Your goal
The answer must consist of every line in the records that contains the word "fait".

[Saved data entries]
═══
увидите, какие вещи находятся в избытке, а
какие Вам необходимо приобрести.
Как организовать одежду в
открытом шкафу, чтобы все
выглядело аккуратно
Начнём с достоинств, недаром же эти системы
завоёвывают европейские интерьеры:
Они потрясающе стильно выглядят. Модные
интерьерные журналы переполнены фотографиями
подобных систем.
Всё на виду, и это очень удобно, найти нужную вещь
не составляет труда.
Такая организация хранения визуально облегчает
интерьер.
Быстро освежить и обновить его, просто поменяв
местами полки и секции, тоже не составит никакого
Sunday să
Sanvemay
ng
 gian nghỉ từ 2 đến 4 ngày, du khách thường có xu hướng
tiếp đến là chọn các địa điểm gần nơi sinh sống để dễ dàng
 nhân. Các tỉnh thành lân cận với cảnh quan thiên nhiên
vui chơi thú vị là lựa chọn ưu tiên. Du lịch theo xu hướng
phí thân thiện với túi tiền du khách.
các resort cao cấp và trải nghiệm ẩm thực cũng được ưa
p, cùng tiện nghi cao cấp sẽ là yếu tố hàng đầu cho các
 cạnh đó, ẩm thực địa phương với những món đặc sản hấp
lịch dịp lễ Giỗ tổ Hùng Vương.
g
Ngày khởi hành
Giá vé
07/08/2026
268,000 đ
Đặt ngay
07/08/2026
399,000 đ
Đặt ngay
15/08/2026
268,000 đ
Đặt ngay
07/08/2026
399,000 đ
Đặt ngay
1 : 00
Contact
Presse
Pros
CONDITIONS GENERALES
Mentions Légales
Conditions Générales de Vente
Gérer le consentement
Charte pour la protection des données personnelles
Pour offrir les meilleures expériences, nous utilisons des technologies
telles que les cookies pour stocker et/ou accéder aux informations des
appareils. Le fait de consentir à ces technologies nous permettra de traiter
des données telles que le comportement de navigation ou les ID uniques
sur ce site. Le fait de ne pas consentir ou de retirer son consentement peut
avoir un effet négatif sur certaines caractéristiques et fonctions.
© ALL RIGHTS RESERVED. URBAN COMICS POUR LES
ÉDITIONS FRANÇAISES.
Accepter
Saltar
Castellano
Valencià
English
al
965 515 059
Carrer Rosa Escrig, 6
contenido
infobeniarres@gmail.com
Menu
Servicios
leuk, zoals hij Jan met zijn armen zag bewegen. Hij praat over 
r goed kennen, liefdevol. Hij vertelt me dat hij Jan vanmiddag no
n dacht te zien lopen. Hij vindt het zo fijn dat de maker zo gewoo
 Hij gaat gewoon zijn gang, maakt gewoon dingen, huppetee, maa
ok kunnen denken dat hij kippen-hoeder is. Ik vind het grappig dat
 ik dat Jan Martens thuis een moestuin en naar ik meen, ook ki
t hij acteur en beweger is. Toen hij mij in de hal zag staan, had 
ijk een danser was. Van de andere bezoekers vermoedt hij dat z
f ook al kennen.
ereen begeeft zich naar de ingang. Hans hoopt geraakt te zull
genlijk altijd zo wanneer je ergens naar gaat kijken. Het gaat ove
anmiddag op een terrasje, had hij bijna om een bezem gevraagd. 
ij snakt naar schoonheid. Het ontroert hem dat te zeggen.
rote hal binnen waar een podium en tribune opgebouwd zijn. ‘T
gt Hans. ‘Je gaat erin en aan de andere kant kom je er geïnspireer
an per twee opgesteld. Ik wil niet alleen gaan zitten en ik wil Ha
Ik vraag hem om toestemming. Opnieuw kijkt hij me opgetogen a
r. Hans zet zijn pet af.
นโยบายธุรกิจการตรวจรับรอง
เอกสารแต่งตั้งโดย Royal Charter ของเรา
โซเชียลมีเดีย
═══
Response area
appareils. Le fait de consentir à ces technologies nous permettra de traiter
sur ce site. Le fait de ne pas consentir ou de retirer son consentement peut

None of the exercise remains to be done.